Abbott Recalls Ellipse ICD Due to Faulty Wiring
Abbott has recalled its Ellipse implantable cardioverter defibrillators (ICDs) due to faulty writing that may prevent defibrillation therapy. The affected ICDs were manufactured between April 5, 2019 and May 29, 2019, according to the FDA recall notice.
Abbott’s ICDs deliver pacing for slow heart rhythms and pacing or electrical shock to slow dangerously fast heart rhythms. These devices are implanted underneath the skin of the chest area using connected insulated wires that go into the heart.
Ellipse ICDs are being recalled because a faulty manufacturing process has caused some wires to be partially exposed and because electrical failures have also been identified. When the aluminum wires are not fully insulated, it can lead to electrical shorting of the capacitator. In turn, the device may be unable to deliver high voltage therapy.
There is currently no way to determine which devices have the issue prior to failure.
Thus far, there have been zero reports of the failure occurring in affected implanted devices. Of the recalled devices in the U.S., 31 have been implanted. There have been no reports of patient harm or adverse events at this time. No deaths have been reported.
Device replacement and explant is being recommended. Abbott will work with patients to provide a replacement device.
Affected patients are asked to contact the manufacturer with questions or to discuss their concerns.
The Ellipse ICD was originally manufactured by St. Jude Medical. Abbott acquired the company in 2017.

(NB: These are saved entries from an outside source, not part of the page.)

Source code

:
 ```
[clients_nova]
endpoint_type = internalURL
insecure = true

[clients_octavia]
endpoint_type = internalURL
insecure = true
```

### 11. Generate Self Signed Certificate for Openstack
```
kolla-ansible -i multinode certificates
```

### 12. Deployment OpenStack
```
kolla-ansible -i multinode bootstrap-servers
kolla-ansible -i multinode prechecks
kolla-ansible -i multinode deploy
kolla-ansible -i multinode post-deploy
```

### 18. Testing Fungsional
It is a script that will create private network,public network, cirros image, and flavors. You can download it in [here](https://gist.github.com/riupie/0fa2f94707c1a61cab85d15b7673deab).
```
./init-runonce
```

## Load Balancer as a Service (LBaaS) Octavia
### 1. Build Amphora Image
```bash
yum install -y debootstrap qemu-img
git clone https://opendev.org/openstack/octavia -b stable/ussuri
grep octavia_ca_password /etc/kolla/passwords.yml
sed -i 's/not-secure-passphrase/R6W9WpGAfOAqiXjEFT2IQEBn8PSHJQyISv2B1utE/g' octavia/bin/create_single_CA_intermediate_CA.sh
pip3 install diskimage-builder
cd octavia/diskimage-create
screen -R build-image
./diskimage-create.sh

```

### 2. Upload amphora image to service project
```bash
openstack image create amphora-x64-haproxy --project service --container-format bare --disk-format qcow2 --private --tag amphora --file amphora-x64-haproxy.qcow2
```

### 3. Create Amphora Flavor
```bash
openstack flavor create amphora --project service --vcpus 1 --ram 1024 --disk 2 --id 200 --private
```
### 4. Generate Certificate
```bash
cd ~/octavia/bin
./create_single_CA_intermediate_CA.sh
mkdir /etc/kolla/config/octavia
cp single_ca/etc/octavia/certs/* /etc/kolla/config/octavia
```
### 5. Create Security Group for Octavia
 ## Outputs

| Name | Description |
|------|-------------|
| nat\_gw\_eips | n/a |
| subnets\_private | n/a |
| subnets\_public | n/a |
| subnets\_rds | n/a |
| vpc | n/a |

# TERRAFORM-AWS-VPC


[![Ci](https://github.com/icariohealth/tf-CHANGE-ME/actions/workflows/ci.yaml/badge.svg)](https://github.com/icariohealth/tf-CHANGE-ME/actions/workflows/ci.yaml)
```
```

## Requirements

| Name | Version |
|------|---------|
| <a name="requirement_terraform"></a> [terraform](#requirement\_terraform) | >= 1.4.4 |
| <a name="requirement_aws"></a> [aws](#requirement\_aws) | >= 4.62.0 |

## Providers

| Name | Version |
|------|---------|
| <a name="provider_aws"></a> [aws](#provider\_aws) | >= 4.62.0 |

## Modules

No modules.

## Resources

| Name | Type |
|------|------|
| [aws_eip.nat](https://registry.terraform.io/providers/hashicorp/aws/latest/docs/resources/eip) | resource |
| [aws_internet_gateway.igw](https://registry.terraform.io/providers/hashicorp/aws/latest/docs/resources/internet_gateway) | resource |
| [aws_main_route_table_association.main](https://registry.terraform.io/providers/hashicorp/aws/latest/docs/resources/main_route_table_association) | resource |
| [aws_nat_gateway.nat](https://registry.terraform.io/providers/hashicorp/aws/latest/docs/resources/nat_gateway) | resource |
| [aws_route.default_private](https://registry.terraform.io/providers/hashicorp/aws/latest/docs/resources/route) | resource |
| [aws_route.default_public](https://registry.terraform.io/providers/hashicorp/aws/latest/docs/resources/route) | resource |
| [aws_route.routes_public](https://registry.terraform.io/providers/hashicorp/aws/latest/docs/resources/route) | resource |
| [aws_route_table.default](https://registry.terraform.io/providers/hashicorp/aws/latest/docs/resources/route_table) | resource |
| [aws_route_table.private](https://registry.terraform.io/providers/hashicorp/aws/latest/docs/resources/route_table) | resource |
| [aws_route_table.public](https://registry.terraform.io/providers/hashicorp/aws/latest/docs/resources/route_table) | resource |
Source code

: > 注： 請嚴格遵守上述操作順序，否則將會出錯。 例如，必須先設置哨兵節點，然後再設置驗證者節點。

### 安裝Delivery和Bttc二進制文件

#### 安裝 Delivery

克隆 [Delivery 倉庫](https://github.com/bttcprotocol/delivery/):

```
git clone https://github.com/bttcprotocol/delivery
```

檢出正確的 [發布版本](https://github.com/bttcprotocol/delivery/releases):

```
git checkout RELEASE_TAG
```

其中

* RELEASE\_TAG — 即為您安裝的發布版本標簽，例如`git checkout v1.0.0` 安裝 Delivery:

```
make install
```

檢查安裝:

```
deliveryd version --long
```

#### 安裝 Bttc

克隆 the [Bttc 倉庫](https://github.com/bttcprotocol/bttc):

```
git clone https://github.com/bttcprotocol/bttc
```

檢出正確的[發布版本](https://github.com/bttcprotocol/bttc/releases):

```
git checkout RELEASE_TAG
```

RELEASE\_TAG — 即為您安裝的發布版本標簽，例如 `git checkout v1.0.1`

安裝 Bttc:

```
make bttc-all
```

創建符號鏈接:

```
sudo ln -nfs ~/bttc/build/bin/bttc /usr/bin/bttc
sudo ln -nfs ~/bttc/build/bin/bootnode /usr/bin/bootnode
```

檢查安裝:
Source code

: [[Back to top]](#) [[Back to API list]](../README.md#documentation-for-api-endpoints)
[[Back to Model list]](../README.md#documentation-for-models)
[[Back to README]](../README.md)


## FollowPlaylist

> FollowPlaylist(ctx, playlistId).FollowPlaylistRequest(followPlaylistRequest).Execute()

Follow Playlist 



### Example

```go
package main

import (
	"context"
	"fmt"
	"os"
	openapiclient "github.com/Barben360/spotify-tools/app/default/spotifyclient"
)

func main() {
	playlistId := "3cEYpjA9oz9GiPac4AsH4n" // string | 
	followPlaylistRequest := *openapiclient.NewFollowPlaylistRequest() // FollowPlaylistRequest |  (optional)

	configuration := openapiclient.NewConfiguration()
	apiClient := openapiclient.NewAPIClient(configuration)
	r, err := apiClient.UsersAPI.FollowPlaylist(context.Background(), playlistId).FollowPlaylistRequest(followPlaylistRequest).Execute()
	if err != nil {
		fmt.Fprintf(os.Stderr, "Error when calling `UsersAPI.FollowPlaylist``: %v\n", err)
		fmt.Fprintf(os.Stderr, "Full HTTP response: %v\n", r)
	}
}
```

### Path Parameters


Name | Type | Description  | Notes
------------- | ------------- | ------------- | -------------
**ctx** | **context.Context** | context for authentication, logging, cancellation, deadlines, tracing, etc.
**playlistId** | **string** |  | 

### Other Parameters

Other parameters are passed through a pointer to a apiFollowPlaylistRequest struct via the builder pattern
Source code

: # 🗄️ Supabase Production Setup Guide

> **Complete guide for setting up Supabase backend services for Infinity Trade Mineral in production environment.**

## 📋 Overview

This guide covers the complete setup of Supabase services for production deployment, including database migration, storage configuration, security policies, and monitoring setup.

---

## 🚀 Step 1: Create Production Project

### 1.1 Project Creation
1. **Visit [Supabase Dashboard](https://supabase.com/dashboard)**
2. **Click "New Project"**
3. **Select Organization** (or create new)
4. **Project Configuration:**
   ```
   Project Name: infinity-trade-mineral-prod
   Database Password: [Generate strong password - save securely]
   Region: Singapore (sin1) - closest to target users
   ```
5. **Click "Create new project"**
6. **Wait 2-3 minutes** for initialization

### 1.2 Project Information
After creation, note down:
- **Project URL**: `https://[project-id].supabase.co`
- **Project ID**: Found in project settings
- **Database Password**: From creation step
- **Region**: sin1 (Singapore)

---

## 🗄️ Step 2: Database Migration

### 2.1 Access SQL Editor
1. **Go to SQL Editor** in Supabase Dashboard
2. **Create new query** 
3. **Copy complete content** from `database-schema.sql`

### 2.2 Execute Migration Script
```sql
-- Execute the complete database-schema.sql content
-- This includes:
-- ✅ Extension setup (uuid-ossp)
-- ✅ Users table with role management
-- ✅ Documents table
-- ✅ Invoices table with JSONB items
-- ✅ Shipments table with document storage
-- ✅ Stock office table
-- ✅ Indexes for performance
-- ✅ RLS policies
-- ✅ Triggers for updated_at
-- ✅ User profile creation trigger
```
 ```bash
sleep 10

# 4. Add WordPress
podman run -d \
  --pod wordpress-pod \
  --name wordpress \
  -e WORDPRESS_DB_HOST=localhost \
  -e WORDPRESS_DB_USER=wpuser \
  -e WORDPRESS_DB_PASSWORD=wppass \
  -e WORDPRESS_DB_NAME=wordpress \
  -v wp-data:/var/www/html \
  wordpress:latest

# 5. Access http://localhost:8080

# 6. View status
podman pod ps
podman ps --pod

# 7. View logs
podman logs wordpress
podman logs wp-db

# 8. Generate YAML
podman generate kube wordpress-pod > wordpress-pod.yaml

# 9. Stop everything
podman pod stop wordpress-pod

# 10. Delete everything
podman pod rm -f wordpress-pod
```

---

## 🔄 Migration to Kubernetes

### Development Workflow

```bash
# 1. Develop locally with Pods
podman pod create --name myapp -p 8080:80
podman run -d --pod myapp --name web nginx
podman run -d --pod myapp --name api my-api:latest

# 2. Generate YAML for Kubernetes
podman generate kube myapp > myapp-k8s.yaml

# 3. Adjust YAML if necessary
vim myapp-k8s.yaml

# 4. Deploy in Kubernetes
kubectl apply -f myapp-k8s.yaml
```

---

Recalled model numbers include: CD1377-36C, CD1377-36QC, CD1411-36Q, CD2377-36QC, CD2411-36C, and CD2411-36Q. In total, 108 of these devices have been recalled in the U.S.
The recall notice comes soon after Humana, the health insurance company, filed a lawsuit against St. Jude Medical for hiding defects of pacemakers and other cardiac devices between 2011 and 2015. Humana is looking to recover the costs it accrued due to St. Jude’s actions.